Moussier was married to Marie Elizabeth Chloé Lezongar de Lasalle and the couple had four children, Stephen Gustave Moussier, Victorie Amelie, Marie Ann Celine and Marie Emma. He owned and operated a sugar plantation, known as Grande-Terre Plantation on the Jefferson Parish barrier island of the same name in the Gulf of Mexico. He acquired one half of the island from owner Francois Mayronne in 1821, and the other half in 1823. The island, formerly the domain of pirate, privateer and slave trader Jean Lafitte, is at the mouth of Barataria Bay where it meets the Gulf.

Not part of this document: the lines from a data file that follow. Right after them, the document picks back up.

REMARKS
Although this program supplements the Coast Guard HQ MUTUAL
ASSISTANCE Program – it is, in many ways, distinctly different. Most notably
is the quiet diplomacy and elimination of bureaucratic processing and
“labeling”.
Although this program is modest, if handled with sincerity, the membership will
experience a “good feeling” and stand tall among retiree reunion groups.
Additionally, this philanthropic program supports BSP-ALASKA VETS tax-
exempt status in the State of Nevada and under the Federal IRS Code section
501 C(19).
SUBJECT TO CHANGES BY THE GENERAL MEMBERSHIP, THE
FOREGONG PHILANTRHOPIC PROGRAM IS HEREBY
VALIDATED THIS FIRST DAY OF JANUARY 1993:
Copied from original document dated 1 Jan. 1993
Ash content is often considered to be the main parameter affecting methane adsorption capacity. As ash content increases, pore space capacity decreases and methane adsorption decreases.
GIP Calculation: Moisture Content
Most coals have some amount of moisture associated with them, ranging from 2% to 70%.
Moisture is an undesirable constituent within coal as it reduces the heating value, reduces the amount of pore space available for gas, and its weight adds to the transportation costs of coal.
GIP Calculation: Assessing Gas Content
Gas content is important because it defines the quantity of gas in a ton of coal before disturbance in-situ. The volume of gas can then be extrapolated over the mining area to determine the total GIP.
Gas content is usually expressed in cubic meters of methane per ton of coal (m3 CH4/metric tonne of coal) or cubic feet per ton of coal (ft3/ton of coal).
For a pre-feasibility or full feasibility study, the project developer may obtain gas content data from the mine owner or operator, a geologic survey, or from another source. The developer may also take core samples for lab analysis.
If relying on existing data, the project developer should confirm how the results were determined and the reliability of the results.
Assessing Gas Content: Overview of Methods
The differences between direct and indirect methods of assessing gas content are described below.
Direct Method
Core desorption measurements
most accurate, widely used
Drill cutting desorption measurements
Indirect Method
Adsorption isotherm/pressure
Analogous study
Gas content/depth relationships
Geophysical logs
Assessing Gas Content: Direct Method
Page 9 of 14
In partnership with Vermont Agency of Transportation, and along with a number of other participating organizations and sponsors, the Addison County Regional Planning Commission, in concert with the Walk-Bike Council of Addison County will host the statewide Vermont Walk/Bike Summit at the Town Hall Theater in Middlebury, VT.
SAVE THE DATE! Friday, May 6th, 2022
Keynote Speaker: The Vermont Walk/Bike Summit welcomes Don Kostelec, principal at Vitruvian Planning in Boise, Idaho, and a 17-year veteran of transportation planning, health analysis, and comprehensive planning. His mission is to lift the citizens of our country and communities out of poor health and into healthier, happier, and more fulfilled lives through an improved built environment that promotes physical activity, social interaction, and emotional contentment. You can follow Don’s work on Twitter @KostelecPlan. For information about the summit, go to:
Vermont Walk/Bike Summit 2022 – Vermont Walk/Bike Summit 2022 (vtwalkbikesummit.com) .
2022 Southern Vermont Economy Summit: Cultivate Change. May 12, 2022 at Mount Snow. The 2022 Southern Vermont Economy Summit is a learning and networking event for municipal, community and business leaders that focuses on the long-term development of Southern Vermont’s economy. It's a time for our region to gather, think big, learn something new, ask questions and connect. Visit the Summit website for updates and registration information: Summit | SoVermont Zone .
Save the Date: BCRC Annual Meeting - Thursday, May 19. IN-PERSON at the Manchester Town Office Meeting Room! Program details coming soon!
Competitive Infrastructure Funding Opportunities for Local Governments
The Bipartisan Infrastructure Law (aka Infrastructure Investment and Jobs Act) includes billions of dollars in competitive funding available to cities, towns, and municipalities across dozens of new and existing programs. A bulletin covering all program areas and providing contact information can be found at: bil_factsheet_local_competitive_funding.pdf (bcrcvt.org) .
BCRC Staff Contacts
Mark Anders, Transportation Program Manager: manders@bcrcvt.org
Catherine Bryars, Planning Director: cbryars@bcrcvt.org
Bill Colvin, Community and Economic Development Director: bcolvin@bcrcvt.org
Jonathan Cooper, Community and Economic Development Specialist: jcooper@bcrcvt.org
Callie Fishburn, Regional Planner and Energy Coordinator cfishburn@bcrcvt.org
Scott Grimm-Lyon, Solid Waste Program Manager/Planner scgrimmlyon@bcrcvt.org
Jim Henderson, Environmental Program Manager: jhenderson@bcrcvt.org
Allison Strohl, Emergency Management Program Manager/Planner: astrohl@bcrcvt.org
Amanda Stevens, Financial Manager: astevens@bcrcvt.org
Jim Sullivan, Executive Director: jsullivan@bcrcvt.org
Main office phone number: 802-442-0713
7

Moussier managed the plantation until he died at home in New Orleans on June 11, 1831. Moussier died heavily in debt. When an inventory was done on Grande-Terre Plantation after his death, Moussier's 61 slaves were assessed with a total value of $21,905.00. The majority of the plantation and Moussier's slaves were purchased by the Consolidated Association of the Planters of Louisiana to clear Moussier's debts. The remainder of the plantation's slaves were purchased by the Moussier family. In 1841, the island was bought by the U.S. government to construct Fort Livingston.

Due to Moussier's respect in his community, in 1836, Citizens' Bank of New Orleans, a bank that had not existed when Moussier was alive, issued "a sum of $2500" to provide for the welfare of Moussier's daughters who by that time were living in a destitute situation.